With its population of around two million, Lisbon is working hard to expand its public transport system - a step designed to decrease the flood of approximately 400,000 vehicles that travel into the city every day via the Tejo Bridge and other access roads.
The city has launched initiatives to encourage energy conservation and is now in the process of building a recharging network for electric cars that will encompass around 300 stations by the end of 2010 and 700 stations by the end of 2011. A disproportionate number of the capital’s residents currently drive to work, leading to relatively high levels of greenhouse gas emissions. Lisbon’s production of 7.5 tons of CO2 per resident and year puts it above the average for the cities investigated for the European Green City Index.
However, for a growing number of residents, the commute to work is becoming more pleasant and environmentally friendly. The city has had electric trams for almost 110 years, as the first streetcar entered service in 1901. However, tourists appear to be the only ones who enjoy the clattering, jingly ride through the Bairro Alto on the old narrow-gauge tracks. By contrast, on the south side of the Tejo River one can see how a modern streetcar system makes a public transport network more energy- efficient and cost-efficient.

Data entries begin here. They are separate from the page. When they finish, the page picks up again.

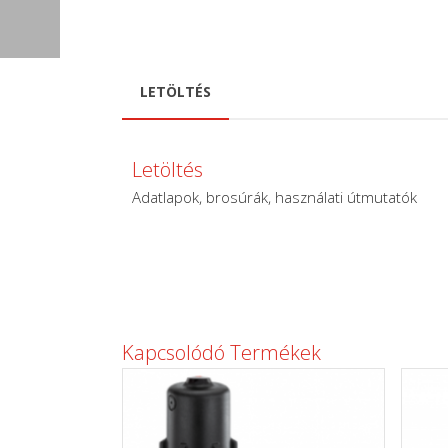
LETÖLTÉS
Letöltés
Adatlapok, brosúrák, használati útmutatók
Kapcsolódó Termékek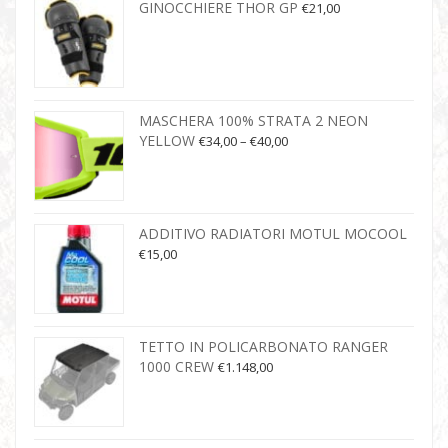
GINOCCHIERE THOR GP
€
21,00
MASCHERA 100% STRATA 2 NEON
YELLOW
€
34,00
–
€
40,00
ADDITIVO RADIATORI MOTUL MOCOOL
€
15,00
TETTO IN POLICARBONATO RANGER
1000 CREW
€
1.148,00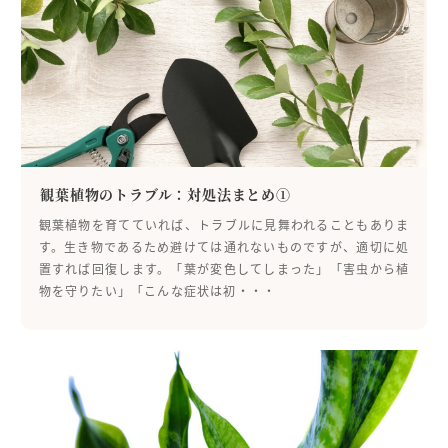
観葉植物のトラブル：対処法まとめ①
観葉植物を育てていれば、トラブルに見舞われることもありま
す。生き物であるため避けては通れないものですが、適切に処
置すれば回復します。「葉が変色してしまった」「害虫から植
物を守りたい」「こんな症状は初・・・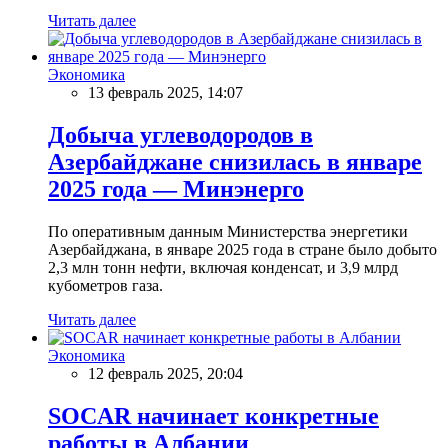
Читать далее
Экономика
13 февраль 2025, 14:07
Добыча углеводородов в
Азербайджане снизилась в январе
2025 года — Минэнерго
По оперативным данным Министерства энергетики
Азербайджана, в январе 2025 года в стране было добыто
2,3 млн тонн нефти, включая конденсат, и 3,9 млрд
кубометров газа.
Читать далее
Экономика
12 февраль 2025, 20:04
SOCAR начинает конкретные
работы в Албании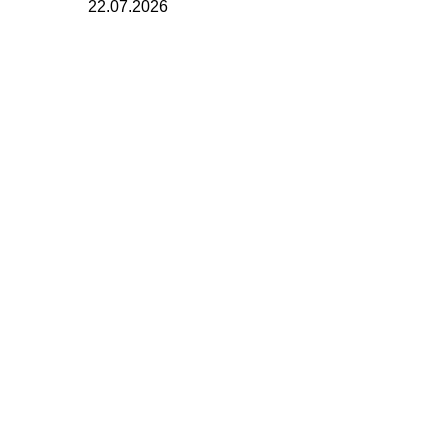
22.07.2026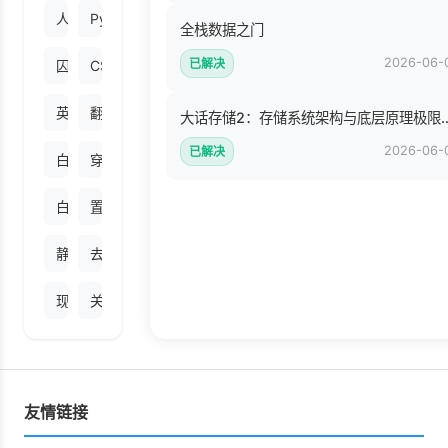
人生不设限.pdf
Python语言及其应用 (Bill Lubanovic).pdf
全栈数据之门
2026-06-
已解决
囚徒健身（学生版）.pdf
CSS世界 (张鑫旭).epub
英语词语拾趣 神话篇_12783626_刘致敏编_武汉市：湖北教育出版社_
翻译辨误2 - 陈德彰.mobi
大话存储2：存储系统架构
2026-06-
已解决
白话大数据与机器学习 (高扬 卫峥 尹会生).epub
穿越平行宇宙 - 迈克斯·泰格马克 （Max Tegmark）.epu
白话机器学习的数学（图灵图书） (立石贤吾) .mobi
置身事内_兰小欢.pdf
静湖（全三册）.epub
去规模化：小经济的大机会 - [美]凯文·梅尼 [美]赫曼特·塔内
现代战舰大百科(图鉴版).pdf
关键冲突：如何化人际关系危机为合作共赢（原书第2版）.e
友情链接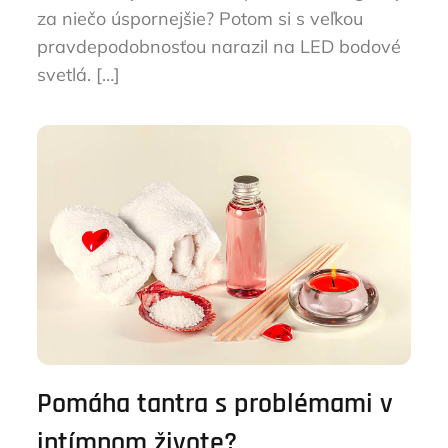
za niečo úspornejšie? Potom si s veľkou
pravdepodobnosťou narazil na LED bodové
svetlá. […]
Pomáha tantra s problémami v
intímnom živote?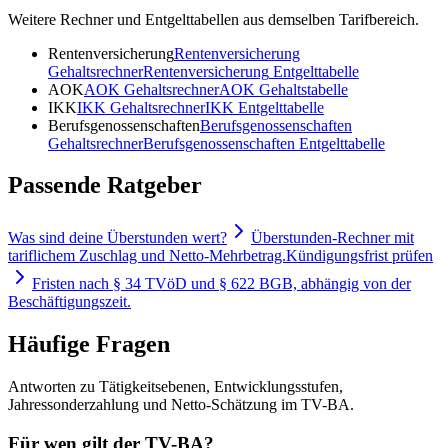
Weitere Rechner und Entgelttabellen aus demselben Tarifbereich.
Rentenversicherung
Rentenversicherung
Gehaltsrechner
Rentenversicherung
Entgelttabelle
AOK
AOK
Gehaltsrechner
AOK
Gehaltstabelle
IKK
IKK
Gehaltsrechner
IKK
Entgelttabelle
Berufsgenossenschaften
Berufsgenossenschaften
Gehaltsrechner
Berufsgenossenschaften
Entgelttabelle
Passende Ratgeber
Was sind deine Überstunden wert?
Überstunden-Rechner mit
tariflichem Zuschlag und Netto-Mehrbetrag.
Kündigungsfrist prüfen
Fristen nach § 34 TVöD und § 622 BGB, abhängig von der
Beschäftigungszeit.
Häufige Fragen
Antworten zu Tätigkeitsebenen, Entwicklungsstufen,
Jahressonderzahlung und Netto-Schätzung im TV-BA.
Für wen gilt der TV-BA?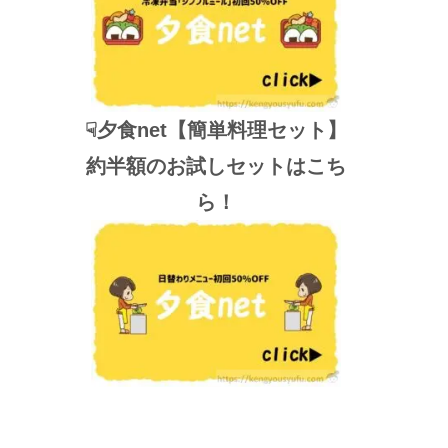
☟夕食net【簡単料理セット】
約半額のお試しセットはこち
ら！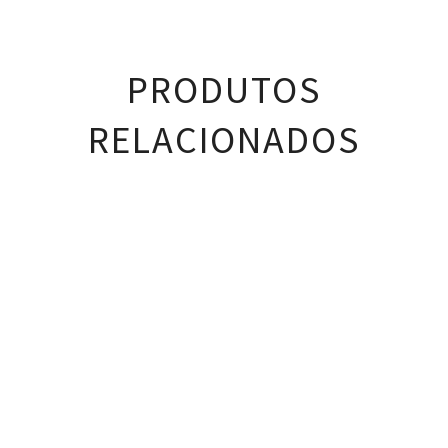
PRODUTOS
RELACIONADOS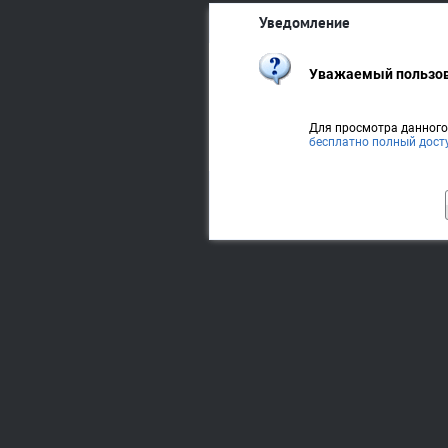
Уведомление
Уважаемый пользов
Для просмотра данног
бесплатно полный дост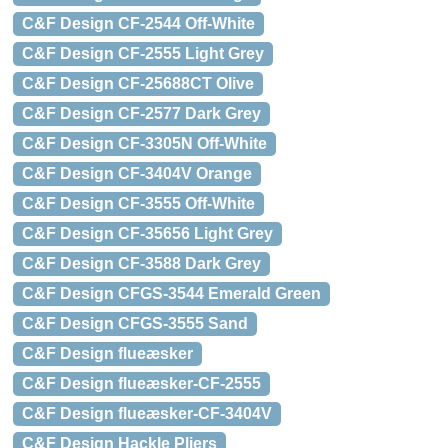
C&F Design CF-2544 Off-White
C&F Design CF-2555 Light Grey
C&F Design CF-25688CT Olive
C&F Design CF-2577 Dark Grey
C&F Design CF-3305N Off-White
C&F Design CF-3404V Orange
C&F Design CF-3555 Off-White
C&F Design CF-35656 Light Grey
C&F Design CF-3588 Dark Grey
C&F Design CFGS-3544 Emerald Green
C&F Design CFGS-3555 Sand
C&F Design flueæsker
C&F Design flueæsker-CF-2555
C&F Design flueæsker-CF-3404V
C&F Design Hackle Pliers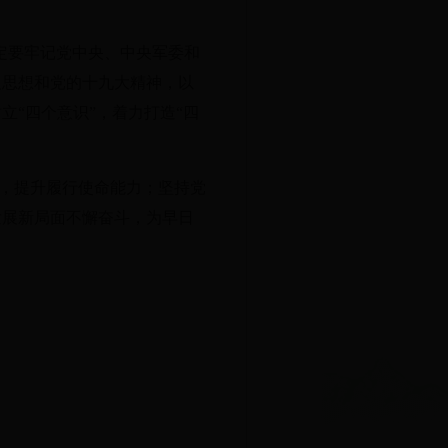
定要牢记党中央、中央军委和
义思想和党的十九大精神，以
“四个意识”，着力打造“四
，提升履行使命能力；坚持党
发展新局面不懈奋斗，为早日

Here, 24 Siemens Combino trains link Lisbon’s southern suburbs with the Estação de Pragal railway station via three lines with a total length of around 20 kilometers. Passengers can transfer at the station to a rapid transit train that takes them over the Tejo Bridge and into the city center. In this way, commuters can avoid the hopelessly congested road that shares the same bridge. The Siemens project, comprising the trains, electric system, signaling devices, control center, passenger information system, and project management, is headed by Herbert Seelmann. He gives the clerk at Estação de Pragal a euro for a tram ticket and receives 20 cents in change. The ticket is cheap because the system is still being subsidized. However, as soon as daily passenger volume exceeds 90,000, the system will be able to pay for itself and will no longer require public funding.
This will probably take another few years, however. In the meantime, city planners are thinking about extending the lines.